TASK 1 >>
In the thread about non-UTF-8 filenames, which Python versions did WGH- test on?
TASK 2 >>
Copy the part of the data items that opens with the line containing "This is a portfolio" and closes with the line containing "- npm install gh-pages --save-dev", both included.

TEXT UNDER STUDY >>
WGH- commented 5 years ago

https://docs.python.org/3/library/os.path.html

Unfortunately, some file names may not be representable as strings on Unix, so applications that need to support arbitrary file names on Unix should use bytes objects to represent path names. Vice versa, using bytes objects cannot represent all file names on Windows (in the standard mbcs encoding), hence Windows applications should use string objects to access all files.

This sounds like some major pain, lol.

Kentzo commented 5 years ago

Just for information, what's your OS and filesystem that can represent such paths?

Kentzo commented 5 years ago

By the way, if you unarchive those archives, will the output result in the identical filename?

WGH- commented 5 years ago

Just for information, what's your OS and filesystem that can represent such paths?

Linux.

On Unix, filenames are byte strings ending with null byte with components separated by forward slashes, and no encoding is enforced at all. Usually UTF-8 is used, though.

WGH- commented 5 years ago

By the way, if you unarchive those archives, will the output result in the identical filename?

In case of tar, yes.

In zip, though, Info-ZIP replaces the weird byte with -, and 7-zip replaces it with Â (b'\xc3\x82').

Kentzo commented 5 years ago

I see the following solutions at the moment

Maintain the original name, but make an archive that is incompatible with certain formats (zip) and (file)systems
Fix the name by escaping invalid UTF-8 sequences
A mix of [1] and [2] at the cost of inconsistency

Could you elaborate on your use case?

WGH- commented 5 years ago

My use case is a web server serving files with weird non-UTF-8 filenames to expose bugs in HTTP client code.

Git is already incompatible with certain filesystems and OSes by design: for example, Windows doesn't have Unix file permissions, but these permissions are always saved in Git repositories.

Kentzo commented 5 years ago

Do you use tar as your target format?

WGH- commented 5 years ago

Yes.

Kentzo commented 5 years ago

What Python version do you use?

WGH- commented 5 years ago

I tested on Python 3.6 and Python 2.7.

Kentzo commented 5 years ago

For Python 3.2+ there is a simpler solution thanks to fsencode / fsdecode. For 2 a dependency like chardet might be needed.

Kentzo commented 4 years ago

Should be fixed in 1.20.0

Data items >>
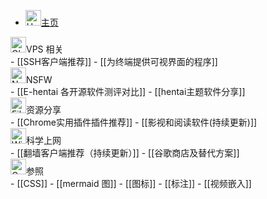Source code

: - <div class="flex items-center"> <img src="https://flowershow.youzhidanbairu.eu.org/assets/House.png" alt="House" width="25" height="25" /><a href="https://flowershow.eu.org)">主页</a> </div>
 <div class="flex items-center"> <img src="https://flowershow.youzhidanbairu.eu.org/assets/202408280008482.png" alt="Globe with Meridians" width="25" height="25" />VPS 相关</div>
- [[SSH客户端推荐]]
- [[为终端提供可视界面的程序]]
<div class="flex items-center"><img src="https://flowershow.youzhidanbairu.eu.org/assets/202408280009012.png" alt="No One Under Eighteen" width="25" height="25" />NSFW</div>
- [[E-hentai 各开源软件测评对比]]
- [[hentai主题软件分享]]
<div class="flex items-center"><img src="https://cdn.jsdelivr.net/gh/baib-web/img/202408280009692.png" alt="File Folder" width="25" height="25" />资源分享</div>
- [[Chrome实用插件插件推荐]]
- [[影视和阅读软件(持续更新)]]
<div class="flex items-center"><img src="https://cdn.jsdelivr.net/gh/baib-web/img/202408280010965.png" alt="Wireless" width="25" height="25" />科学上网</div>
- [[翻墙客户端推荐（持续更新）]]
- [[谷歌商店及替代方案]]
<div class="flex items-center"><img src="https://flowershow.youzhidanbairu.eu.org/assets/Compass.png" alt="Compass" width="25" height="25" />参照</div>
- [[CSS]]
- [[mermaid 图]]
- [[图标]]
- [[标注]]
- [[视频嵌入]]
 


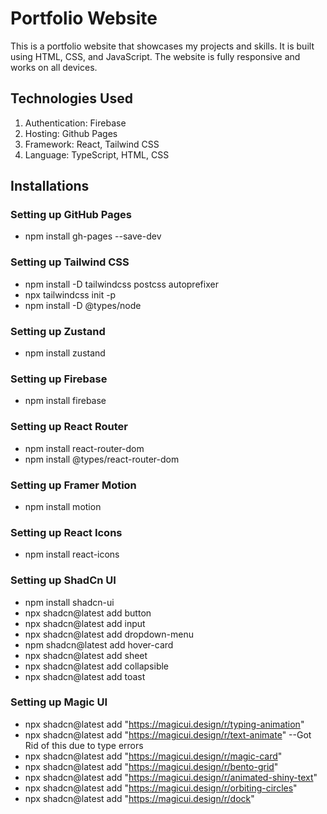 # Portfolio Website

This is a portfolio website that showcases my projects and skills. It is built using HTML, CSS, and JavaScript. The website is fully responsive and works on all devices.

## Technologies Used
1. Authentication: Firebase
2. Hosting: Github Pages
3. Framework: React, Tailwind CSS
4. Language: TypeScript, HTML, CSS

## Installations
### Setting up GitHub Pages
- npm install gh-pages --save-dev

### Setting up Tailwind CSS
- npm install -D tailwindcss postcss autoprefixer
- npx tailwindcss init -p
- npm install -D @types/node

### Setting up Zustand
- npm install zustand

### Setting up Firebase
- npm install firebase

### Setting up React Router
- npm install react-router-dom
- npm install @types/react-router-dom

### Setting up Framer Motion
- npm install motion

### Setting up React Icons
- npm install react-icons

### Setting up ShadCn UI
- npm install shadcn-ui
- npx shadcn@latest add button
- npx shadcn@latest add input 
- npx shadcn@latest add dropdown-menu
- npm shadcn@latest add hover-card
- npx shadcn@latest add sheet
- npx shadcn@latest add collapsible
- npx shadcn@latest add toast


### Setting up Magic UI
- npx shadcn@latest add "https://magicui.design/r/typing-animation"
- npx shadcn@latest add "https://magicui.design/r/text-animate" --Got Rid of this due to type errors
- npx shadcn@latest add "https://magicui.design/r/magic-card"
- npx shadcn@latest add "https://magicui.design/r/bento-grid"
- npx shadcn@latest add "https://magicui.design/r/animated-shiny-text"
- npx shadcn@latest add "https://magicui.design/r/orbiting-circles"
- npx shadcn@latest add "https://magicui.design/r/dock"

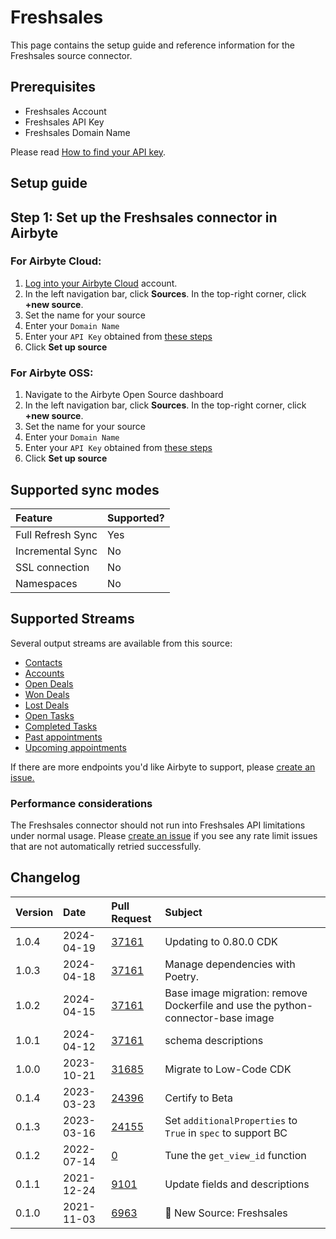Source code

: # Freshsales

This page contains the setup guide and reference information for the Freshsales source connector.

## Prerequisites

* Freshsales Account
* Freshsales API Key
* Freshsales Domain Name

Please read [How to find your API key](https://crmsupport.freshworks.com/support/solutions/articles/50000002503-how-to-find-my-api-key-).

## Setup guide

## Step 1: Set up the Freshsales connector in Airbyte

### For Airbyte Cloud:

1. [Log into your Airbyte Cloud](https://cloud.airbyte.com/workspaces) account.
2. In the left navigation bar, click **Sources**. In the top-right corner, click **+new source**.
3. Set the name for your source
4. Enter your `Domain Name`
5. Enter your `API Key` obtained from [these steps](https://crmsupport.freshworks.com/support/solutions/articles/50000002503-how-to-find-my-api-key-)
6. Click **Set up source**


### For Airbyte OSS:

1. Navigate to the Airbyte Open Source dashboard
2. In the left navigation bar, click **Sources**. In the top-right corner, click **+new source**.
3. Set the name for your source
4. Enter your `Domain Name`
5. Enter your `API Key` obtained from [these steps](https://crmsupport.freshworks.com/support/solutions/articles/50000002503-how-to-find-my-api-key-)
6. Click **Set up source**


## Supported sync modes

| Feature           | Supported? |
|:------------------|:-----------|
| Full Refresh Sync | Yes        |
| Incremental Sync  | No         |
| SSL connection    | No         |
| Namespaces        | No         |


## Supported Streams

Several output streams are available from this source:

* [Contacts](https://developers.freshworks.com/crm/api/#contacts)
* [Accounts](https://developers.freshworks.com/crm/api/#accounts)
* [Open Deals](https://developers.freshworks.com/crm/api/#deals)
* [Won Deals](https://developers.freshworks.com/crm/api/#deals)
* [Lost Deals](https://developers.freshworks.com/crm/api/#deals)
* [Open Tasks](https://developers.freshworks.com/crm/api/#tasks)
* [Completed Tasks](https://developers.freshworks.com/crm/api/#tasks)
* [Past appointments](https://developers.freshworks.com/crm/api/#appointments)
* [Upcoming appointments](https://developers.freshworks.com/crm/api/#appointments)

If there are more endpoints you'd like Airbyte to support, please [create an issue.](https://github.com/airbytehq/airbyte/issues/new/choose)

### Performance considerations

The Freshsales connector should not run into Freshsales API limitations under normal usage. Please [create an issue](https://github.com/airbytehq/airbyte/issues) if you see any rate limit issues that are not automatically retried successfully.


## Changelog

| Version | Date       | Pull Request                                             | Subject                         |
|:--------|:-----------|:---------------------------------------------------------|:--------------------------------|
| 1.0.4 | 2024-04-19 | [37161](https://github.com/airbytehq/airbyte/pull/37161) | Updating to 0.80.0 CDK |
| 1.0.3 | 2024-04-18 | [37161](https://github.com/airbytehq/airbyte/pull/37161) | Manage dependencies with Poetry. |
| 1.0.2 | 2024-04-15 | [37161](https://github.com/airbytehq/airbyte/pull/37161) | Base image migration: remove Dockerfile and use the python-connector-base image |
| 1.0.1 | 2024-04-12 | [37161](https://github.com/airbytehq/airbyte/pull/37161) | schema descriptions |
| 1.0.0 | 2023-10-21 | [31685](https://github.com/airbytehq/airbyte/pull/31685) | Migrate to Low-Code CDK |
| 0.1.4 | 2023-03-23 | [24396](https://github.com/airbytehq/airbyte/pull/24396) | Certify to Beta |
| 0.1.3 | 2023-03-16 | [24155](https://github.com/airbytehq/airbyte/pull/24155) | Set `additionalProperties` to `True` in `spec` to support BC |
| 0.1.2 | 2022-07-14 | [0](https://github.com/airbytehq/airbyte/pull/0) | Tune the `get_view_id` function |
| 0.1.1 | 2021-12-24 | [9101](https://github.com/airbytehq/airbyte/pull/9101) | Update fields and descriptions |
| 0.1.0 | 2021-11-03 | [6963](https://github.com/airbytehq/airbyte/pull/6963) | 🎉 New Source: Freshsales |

TASK OUTPUT 1 >>
Python 3.6 and Python 2.7.

TASK OUTPUT 2 >>
This is a portfolio website that showcases my projects and skills. It is built using HTML, CSS, and JavaScript. The website is fully responsive and works on all devices.

## Technologies Used
1. Authentication: Firebase
2. Hosting: Github Pages
3. Framework: React, Tailwind CSS
4. Language: TypeScript, HTML, CSS

## Installations
### Setting up GitHub Pages
- npm install gh-pages --save-dev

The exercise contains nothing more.